The consolidated financial volume shows a progression of 494 million euros compared to the previous year's performance, materializing a 10.3% growth in commercial activity. The multinational's activity report attributes the increase in revenue to the capillarity of distribution networks in 22 African countries, the readjustment of tariff policies, and the acceleration of industrial investments aimed at securing local supply of agricultural raw materials.

The performance of the beverage branch is driving the group's global expansion, offsetting the decline in complementary agricultural activities. The bottling plants sold a total volume of 77.1 million hectoliters of beer, soda, and mineral water in 2025, compared to 72.1 million recorded the previous year. The African commercial portfolio now includes over 140 brands, including widely distributed products such as 33 Export, Beaufort Lager, and Castel Beer. In contrast, Somdia, the sugar and cereal operational subsidiary in Cameroon, Gabon, and Côte d'Ivoire, experienced a logistical contraction, with production volumes decreasing to 671,000 tons compared to 815,000 tons in 2024, resulting in a decline in sector revenue to 516.8 million euros.

Vertical industrial integration is guiding the long-term strategy of the general management to circumvent the volatility of international markets.
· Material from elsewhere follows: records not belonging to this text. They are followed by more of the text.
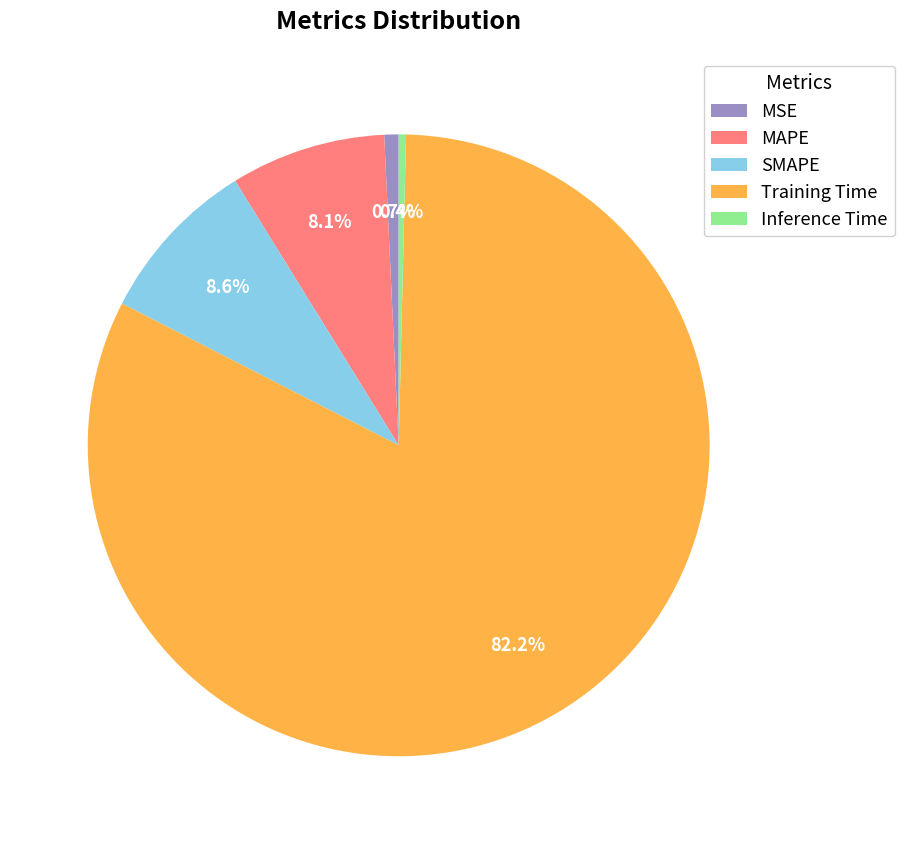

Is Training Time the majority of the pie?

Yes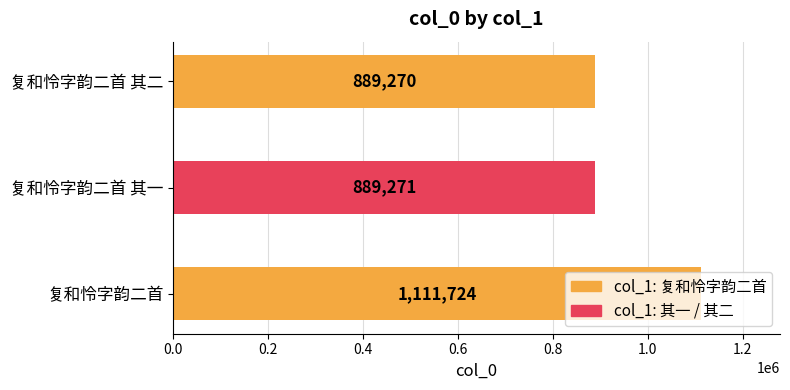

What is the difference between the maximum and minimum values?

222454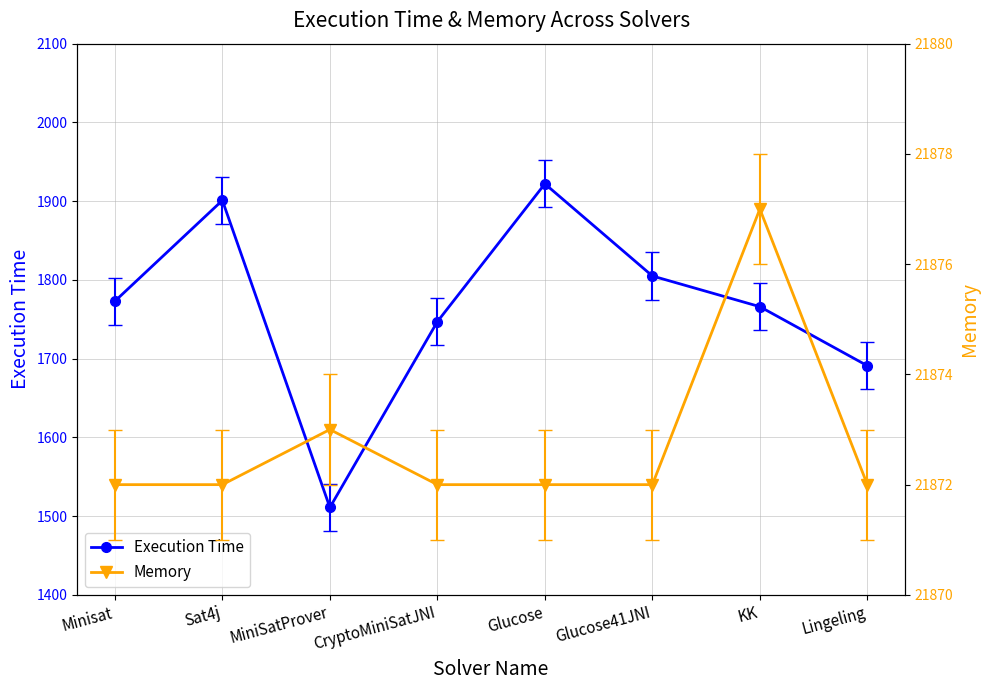

Which series has the largest total across all categories?

Memory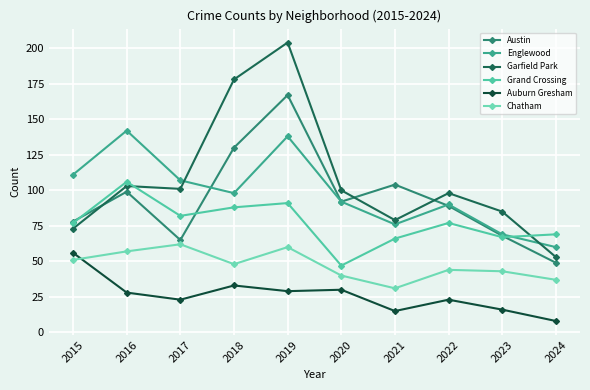

What is the maximum value for Englewood?

142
Castel is reinjecting its profits into the modernization of its production tool and the co-development of peasant farms in sub-Saharan Africa. The company has allocated a budget of 325 million CFA francs in Burkina Faso to structure high-tech maize farms aimed at replacing cereal imports. The innovations in brewing recipes introduced in Congo, Malawi, and Chad aim to capture the evolution of demand from urban middle classes, perpetuating an autonomous growth model based on the territorial anchoring of the production apparatus.